General characteristics
- Type: Patrol vessel
- Tonnage: 24 gross register tons
- Length: 60 ft 0 in (18.29 m)
- Beam: 12 ft 3 in (3.73 m)
- Draft: 3 ft 6 in (1.07 m) mean
- Propulsion: Steam engine
- Speed: 10.0 knots
- Complement: 6
- Armament: 1 × 1-pounder gun; 1 × machine gun;

= USS Weepoose =

US Navy patrol vessel

USS Weepoose (SP-405) was a United States Navy patrol vessel in commission from 1917 to ca. 1918–1920.

Weepoose was built as a private motorboat of the same name in 1911 by the Salisbury Marine Construction Company at Salisbury, Maryland. On 2 July 1917, the U.S. Navy acquired her from her owner, C. S. Thorne, for use as a section patrol vessel during World War I. She was commissioned as USS Weepoose (SP-405) on 22 October 1917.

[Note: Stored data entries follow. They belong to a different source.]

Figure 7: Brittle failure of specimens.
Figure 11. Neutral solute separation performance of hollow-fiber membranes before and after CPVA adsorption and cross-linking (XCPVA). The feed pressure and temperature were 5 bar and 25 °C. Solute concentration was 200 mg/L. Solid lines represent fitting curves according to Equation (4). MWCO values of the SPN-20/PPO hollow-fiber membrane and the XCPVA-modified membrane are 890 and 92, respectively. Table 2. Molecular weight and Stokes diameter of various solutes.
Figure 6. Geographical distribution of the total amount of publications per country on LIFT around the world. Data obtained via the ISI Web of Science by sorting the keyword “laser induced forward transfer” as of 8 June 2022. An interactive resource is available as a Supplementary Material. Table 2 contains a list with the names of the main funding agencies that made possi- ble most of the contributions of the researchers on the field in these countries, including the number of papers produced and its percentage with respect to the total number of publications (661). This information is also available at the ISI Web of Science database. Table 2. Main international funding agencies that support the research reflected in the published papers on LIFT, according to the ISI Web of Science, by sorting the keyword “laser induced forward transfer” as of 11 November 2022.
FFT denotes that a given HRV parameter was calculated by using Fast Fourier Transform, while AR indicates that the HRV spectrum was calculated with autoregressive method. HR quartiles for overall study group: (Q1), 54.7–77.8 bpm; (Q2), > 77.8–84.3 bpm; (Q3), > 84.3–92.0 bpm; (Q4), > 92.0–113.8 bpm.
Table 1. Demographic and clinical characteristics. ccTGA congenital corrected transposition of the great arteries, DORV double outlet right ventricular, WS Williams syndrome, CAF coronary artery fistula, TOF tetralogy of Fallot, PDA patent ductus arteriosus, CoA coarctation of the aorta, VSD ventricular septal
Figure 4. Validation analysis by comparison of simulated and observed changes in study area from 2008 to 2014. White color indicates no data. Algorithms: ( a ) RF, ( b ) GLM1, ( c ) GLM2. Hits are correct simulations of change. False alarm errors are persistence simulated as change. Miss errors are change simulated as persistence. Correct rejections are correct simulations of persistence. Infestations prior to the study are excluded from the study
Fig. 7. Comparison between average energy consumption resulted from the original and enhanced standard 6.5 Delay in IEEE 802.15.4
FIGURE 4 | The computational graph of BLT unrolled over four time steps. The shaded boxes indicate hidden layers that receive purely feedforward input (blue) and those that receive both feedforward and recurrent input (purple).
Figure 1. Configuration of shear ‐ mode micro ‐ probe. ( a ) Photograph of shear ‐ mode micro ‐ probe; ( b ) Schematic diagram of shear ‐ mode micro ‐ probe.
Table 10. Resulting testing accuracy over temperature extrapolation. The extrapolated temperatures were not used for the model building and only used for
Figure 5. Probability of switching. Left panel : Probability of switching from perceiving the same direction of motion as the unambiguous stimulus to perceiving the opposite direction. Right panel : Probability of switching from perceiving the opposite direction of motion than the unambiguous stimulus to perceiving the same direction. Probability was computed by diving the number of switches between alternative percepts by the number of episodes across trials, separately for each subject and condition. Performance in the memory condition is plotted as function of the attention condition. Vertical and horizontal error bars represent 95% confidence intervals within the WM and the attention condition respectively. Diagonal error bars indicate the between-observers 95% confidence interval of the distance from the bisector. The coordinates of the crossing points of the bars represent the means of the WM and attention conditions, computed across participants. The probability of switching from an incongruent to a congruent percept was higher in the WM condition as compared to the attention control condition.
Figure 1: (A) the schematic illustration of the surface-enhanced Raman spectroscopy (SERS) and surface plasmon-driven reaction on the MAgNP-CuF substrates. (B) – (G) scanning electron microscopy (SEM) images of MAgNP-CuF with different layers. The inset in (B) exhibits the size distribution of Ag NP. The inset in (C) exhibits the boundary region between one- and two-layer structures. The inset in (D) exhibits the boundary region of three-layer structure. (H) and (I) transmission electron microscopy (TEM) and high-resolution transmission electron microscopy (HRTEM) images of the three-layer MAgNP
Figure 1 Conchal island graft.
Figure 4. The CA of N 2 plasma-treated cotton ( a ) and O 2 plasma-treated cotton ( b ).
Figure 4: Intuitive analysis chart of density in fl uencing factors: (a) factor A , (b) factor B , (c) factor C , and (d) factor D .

Assigned to the 3rd Naval District, Weepoose carried out submarine net patrols, but little else is known of her naval career. It is known that on 1 February 1918 she was based at Rosebank, Staten Island, New York.

Weepoose was transferred to the United States Department of Agriculture on 28 September 1920.